··· Source data

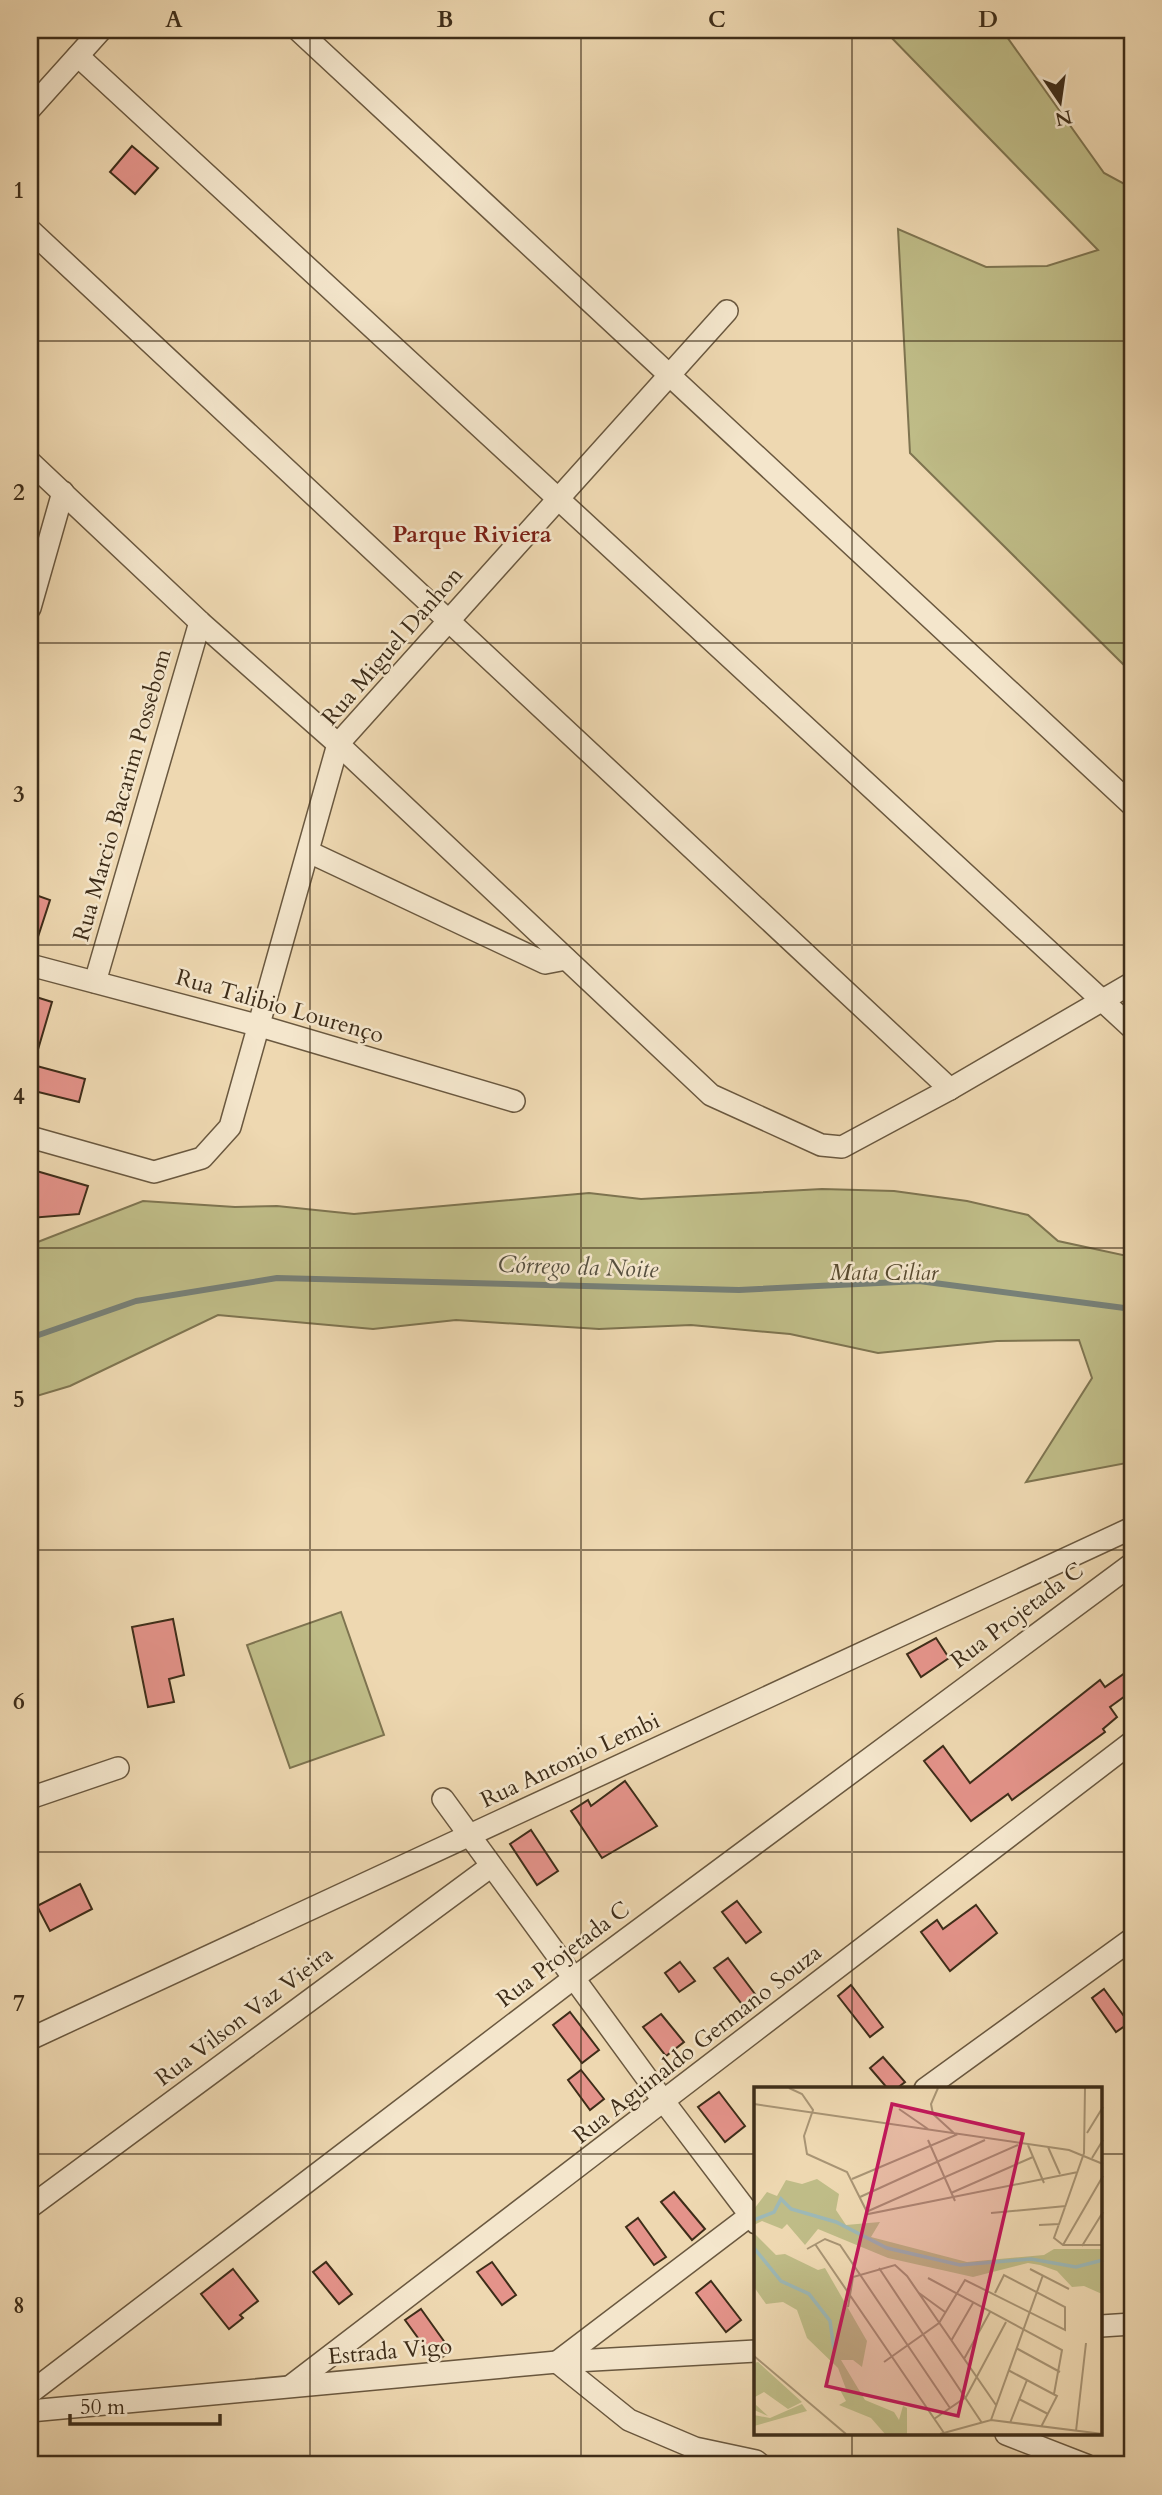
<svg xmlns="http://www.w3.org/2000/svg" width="1162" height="2495" viewBox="0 0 1162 2495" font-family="Cardo,serif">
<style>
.green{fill:#bfbc87;stroke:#7e7450;stroke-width:2}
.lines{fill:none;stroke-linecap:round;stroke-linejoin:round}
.stream{stroke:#778077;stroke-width:6}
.building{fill:#e4938a;stroke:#3e2d19;stroke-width:2}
.minor-casing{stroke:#6a583f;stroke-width:24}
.minor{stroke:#f4e6cc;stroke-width:21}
.grid{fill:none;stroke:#3e2d19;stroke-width:2;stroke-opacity:0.55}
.labels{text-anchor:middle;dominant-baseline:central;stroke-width:5;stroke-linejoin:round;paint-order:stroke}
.street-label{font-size:23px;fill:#3e2d19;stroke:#f4e6cc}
.park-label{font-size:23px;font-style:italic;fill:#584a2f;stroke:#f4e6cc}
.neighbourhood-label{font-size:24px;font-weight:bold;fill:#7a1f14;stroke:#f4e6cc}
.water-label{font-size:24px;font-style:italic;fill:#565040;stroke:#f4e6cc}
.inset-river{fill:none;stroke:#9db8b6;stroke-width:3.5}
.inset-road{fill:none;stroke:#a89474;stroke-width:2}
.view{fill:#c2185b;fill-opacity:0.15;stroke:#c2185b;stroke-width:3.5}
.inset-edge{fill:none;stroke:#3e2d19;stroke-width:3.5}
.neatline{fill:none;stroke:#3e2d19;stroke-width:2.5}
.grid-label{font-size:23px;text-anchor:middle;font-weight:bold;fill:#3e2d19}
</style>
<rect width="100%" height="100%" fill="#eed8b1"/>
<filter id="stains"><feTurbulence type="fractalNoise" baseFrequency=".00286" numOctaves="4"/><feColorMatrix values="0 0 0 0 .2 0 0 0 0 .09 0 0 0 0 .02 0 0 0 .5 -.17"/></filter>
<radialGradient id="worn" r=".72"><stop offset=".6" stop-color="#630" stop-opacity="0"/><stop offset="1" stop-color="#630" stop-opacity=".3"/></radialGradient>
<g class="green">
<path d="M884,30H1002L1104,173L1132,188V673L910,453L898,229L986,267L1047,266L1098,250Z"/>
<path d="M822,1189L894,1191L967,1201L1028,1215L1058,1241L1132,1257V1462L1026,1482L1092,1378L1079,1340L997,1341L878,1353L790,1334L691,1325L599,1329L456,1320L373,1329L218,1315L70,1386L30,1398V1245L143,1201L235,1207L277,1206L354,1214L589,1193L641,1199Z"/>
<path d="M341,1612L384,1735L290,1768L247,1645Z"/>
</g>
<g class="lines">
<path class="stream" d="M30,1338L136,1301L277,1278L739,1290L919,1281L1132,1309"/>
</g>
<g class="building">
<path d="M132,146L158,168L135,194L110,172Z"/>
<path d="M30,893L50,900L33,952L30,951Z"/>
<path d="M36,997L52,1002L34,1063H30V1019Z"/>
<path d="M33,1065L85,1079L79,1102L30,1090Z"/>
<path d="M33,1170L88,1186L79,1214L30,1218Z"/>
<path d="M173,1619L184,1675L169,1679L174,1702L148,1707L132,1627Z"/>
<path d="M936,1638L949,1658L921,1677L907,1654Z"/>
<path d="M1132,1668V1691L1110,1707L1117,1717L1103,1729L1105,1732L1012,1800L1008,1794L971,1821L924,1761L943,1746L970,1783L1100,1680L1105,1687Z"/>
<path d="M625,1781L657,1826L602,1858L571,1811L588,1800L591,1806Z"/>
<path d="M531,1830L558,1871L537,1885L510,1844Z"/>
<path d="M80,1884L92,1909L50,1931L37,1906Z"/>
<path d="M737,1901L761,1932L746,1943L722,1912Z"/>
<path d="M976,1905L997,1933L950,1971L921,1932L937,1920L943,1929Z"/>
<path d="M728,1958L761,2002L748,2012L714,1968Z"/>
<path d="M680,1962L695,1981L679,1992L665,1973Z"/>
<path d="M851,1985L883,2027L870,2037L838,1996Z"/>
<path d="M1104,1989L1129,2023L1116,2032L1092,1998Z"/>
<path d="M570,2012L599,2050L582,2063L553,2025Z"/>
<path d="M661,2014L684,2042L666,2056L643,2027Z"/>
<path d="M883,2057L905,2082L896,2089H888L870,2068Z"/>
<path d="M581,2070L604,2099L590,2110L568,2080Z"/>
<path d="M719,2092L745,2126L725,2142L698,2107Z"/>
<path d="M674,2192L705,2229L692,2240L661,2202Z"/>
<path d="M638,2218L666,2257L654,2265L626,2227Z"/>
<path d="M326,2262L352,2294L339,2304L313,2272Z"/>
<path d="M492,2262L516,2295L502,2305L477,2272Z"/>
<path d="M233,2269L258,2301L240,2315L243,2318L229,2329L201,2294Z"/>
<path d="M711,2281L741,2320L726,2332L696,2293Z"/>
<path d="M421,2309L451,2351L438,2360H434L405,2320Z"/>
</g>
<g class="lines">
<g class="minor-casing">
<g id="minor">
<path d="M298,30L1132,805"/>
<path d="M78,56L1132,1028"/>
<path d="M30,109L101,30"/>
<path d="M30,230L950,1089"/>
<path d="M30,462L200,622L338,744L711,1095L821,1145L842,1147L950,1089L1132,983"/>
<path d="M30,608L63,492"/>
<path d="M309,852L545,963L566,959"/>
<path d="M30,965L260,1026L514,1101"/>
<path d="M95,982L200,622"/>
<path d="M30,1137L154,1172L202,1158L230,1127L338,744L727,311"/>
<path d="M30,1798L118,1768"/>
<path d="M443,1799L665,2103L756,2223"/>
<path d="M30,2039L1132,1528"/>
<path d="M925,2089L1132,1939"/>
<path d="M30,2207L490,1867"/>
<path d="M756,2211L557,2362L629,2420L695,2448L756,2461L761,2465"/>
<path d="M1101,2326L1132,2324"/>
<path d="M292,2385L1132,1742"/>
<path d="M30,2393L574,1978L1132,1564"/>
<path d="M30,2411L557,2362L756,2351"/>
<path d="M1006,2434L1086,2465"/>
</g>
</g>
<use href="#minor" class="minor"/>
</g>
<path class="grid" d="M310,30V2465M581,30V2465M852,30V2089M30,341H1132M30,643H1132M30,945H1132M30,1248H1132M30,1550H1132M30,1852H1132M30,2154H756M1101,2154H1132M852,2434V2465"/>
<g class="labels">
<g class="street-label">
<text transform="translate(392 646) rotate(-49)">Rua Miguel Danhon</text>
<text transform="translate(122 795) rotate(-74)">Rua Marcio Bacarim Possebom</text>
<text transform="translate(280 1006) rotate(16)">Rua Talibio Lourenço</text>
<text transform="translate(1017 1615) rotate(-37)">Rua Projetada C</text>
<text transform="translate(570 1760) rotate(-25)">Rua Antonio Lembi</text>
<text transform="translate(563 1954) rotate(-37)">Rua Projetada C</text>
<text transform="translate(244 2016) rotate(-37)">Rua Vilson Vaz Vieira</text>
<text transform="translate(697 2044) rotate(-38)">Rua Aguinaldo Germano Souza</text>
<text transform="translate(390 2351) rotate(-5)">Estrada Vigo</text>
</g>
<g class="park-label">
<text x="884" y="1272">Mata Ciliar</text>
</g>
<g class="neighbourhood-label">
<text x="472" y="534">Parque Riviera</text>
</g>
<g class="water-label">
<text transform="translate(578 1267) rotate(2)">Córrego da Noite</text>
</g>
</g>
<g transform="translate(754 2087)">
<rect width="348" height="348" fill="#eed8b1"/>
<path d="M63,92L85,107L82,123L92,138L126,135L117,150L213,175L290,168L300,162H348V207L330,199L318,200L303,184L286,178L274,176L219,190L134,171L64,142L51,158L33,137L28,142L8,134L0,138V122L13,105L23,109L32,93L48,97ZM0,139V146L22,168L31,167L64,183L71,181L113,254L108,280L99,273H87L111,313L140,325L145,333L149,319L153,321V347H131L117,331L85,318L92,314L86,303L92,302L84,281L53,251L43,223L29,215L12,217L0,200ZM4,275L48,315L34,322L10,305L1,310L2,318L14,329L0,323V276ZM48,317L53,324L0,339V328L16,331Z" fill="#bfbc87"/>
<path class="inset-river" d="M0,133L20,125L27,112L37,122L82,135L133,161L206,178L277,172L322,180L349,173M0,161L27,194L55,207L76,234L80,262"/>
<path class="inset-road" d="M35,1L48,7L59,23L50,49L53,67L93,85L114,127L324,85M0,17L315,63L349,77M145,22L174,42M333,46L349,20M174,53L201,114M274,58L290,96M294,60L306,87M338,71L349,53M98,92L202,48L179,27L177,17L184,1M197,106L279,70M106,110L231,53M112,125L264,58M237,126L312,119M305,137L300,151L309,158H349M285,138L305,137L330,66L331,1M61,157L190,346M309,158L349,89M328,159L349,125M53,162L71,152L86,158L196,321M125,181L228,336M276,182L315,202M174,191L308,263L300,307M165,206L191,225M94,220L99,190L141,178L153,189L242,318M197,254L219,216M262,261L306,285M0,269L92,347M210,272L236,225M130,275L185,236L211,193L311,243V220L250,188L241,206M254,283L303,309L287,340M265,312L294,327M180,332L212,310L252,235M237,333L289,188M256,336L273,293M322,344L332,256M186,347L237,333L349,347"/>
<path class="view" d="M138,17L269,47L204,329L72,299Z"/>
<rect width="348" height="348" class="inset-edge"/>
</g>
<rect width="1162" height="2495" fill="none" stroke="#eed8b1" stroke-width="77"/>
<g transform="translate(1060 102) rotate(167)" stroke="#f4e6cc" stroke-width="5" paint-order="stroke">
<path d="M0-5L12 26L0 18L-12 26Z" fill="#3e2d19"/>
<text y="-10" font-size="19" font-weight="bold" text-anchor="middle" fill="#3e2d19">N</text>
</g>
<path d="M70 2414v10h150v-10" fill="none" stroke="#3e2d19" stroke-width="3.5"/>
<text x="80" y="2414" font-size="21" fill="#3e2d19" stroke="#f4e6cc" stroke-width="5" paint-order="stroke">50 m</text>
<rect x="38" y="38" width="1086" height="2418" class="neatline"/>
<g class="grid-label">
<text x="174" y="27">A</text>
<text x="445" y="27">B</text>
<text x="717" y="27">C</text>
<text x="988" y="27">D</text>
<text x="19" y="198">1</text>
<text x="19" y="500">2</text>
<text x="19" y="802">3</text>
<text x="19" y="1104">4</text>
<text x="19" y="1407">5</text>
<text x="19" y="1709">6</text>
<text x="19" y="2011">7</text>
<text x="19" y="2313">8</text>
</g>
<rect width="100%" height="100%" filter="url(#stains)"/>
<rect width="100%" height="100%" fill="url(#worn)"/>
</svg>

······

Problem statement: In the entries above, identify every line with the string "worn".

Finished task:
<radialGradient id="worn" r=".72"><stop offset=".6" stop-color="#630" stop-opacity="0"/><stop offset="1" stop-color="#630" stop-opacity=".3"/></radialGradient>
<rect width="100%" height="100%" fill="url(#worn)"/>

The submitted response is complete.